Das Seco beurteilt die geografische Diversifizierung «eher positiv». Maienfisch: «Ein Beweis für die grosse Anpassungsfähigkeit des Schweizer Exportsektors.» Volkswirtschafter Alexis Bill-Körber vom Konjunkturforschungsinstitut BAK Basel Economics ist überzeugt, dass die Diversifizierung weitergehen wird: «Viele Schwellenländer haben ihren Aufholprozess noch nicht abgeschlossen und werden auch weiterhin stärker wachsen als die etablierten Industrienationen.»
Körber geht davon aus, dass dieser Prozess etwas langsamer ablaufen wird als im vergangenen Jahrzehnt: «Eine natürliche Grenze für Diversifizierung gibt es aber nicht.»
Switzerland Global Enterprise (S-GE) unterstützt Schweizer Exportfirmen bei der Erschliessung neuer Märkte. Die Organisation stellt fest, dass nicht mehr nur grosse, sondern auch viele kleine Unternehmen begonnen haben, sich ferne Märkte zu erschliessen – sei es in Amerika, dem Nahen Osten oder Asien.
S-GE-CEO Daniel Küng: «Wir befürworten explizit eine stärkere Diversifikation. Nur schon damit sich unsere Firmen frühzeitig in zukunftsträchtigen Märkten positionieren können.»
Die EU ist und bleibt wichtig für KMU
Küng betont aber auch, dass die EU weiterhin sehr wichtig sei für die Schweizer Exportwirtschaft: «Vor allem für KMU sind die europäischen Märkte meist nach wie vor die erste Adresse. Denn für Unternehmen mit weniger Ressourcen stellt dies den einfachsten Schritt ins internationale Geschäft dar.»

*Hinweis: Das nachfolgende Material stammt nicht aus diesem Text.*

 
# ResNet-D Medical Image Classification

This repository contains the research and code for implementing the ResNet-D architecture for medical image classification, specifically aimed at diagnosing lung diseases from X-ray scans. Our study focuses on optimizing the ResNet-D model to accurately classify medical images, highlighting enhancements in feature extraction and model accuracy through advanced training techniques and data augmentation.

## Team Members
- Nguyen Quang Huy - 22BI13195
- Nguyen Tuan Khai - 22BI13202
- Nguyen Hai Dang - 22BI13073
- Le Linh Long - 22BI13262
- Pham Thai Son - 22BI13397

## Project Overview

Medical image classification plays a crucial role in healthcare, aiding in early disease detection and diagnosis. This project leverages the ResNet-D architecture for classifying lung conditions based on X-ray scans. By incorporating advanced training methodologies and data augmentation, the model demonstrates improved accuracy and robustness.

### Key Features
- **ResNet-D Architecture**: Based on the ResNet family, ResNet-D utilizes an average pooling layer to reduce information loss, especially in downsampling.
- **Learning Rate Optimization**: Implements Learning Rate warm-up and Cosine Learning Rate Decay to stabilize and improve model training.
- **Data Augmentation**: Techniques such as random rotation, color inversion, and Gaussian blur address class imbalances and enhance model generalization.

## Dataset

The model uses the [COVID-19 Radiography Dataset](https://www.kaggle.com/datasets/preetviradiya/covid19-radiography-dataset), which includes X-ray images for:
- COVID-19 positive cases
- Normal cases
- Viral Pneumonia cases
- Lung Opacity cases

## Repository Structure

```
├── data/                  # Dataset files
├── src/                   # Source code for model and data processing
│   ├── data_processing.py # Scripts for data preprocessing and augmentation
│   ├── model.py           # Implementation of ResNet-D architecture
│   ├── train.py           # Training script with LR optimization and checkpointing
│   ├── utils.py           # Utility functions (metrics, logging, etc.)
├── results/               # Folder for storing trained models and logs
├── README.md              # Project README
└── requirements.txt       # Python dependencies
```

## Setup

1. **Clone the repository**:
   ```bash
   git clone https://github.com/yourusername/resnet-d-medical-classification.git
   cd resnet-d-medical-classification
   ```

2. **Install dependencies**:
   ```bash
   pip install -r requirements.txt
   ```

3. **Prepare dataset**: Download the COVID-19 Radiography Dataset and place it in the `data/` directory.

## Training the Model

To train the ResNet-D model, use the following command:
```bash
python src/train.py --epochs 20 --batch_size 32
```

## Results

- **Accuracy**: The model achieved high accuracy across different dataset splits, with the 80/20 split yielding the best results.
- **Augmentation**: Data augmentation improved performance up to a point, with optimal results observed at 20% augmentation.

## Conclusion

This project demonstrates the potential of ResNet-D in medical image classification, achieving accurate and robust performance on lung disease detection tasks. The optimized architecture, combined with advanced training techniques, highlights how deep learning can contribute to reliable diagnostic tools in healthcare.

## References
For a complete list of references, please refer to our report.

Bund, Ökonomen und Branchenverbände sind sich einig: Auch wenn die Abhängigkeit vom europäischen Binnenmarkt in den vergangenen Jahren reduziert werden konnte, bleiben die bilateralen Verträge unverzichtbar.
Dazu BAK-Mann Körber: «Ohne diesen guten Marktzugang hätte die Schweizer Wirtschaft deutlich stärker unter der EU-Schwäche gelitten als ohnehin schon.» Ins gleiche Horn stösst Sara Käch vom Branchenverband Interpharma: «Die bilateralen Verträge haben die Schweiz als Produktionsstätte für Medikamente gestärkt.» Dank dieses Abbaus von Handelshürden spiele es für Pharmafirmen heute keine Rolle mehr, ob in der Schweiz produziert werde oder in einem EU-Land. «Das dürfte einer der Gründe dafür sein, warum heute auch Firmen in der Schweiz produzieren, die ihren Hauptsitz in einem anderen Land haben.»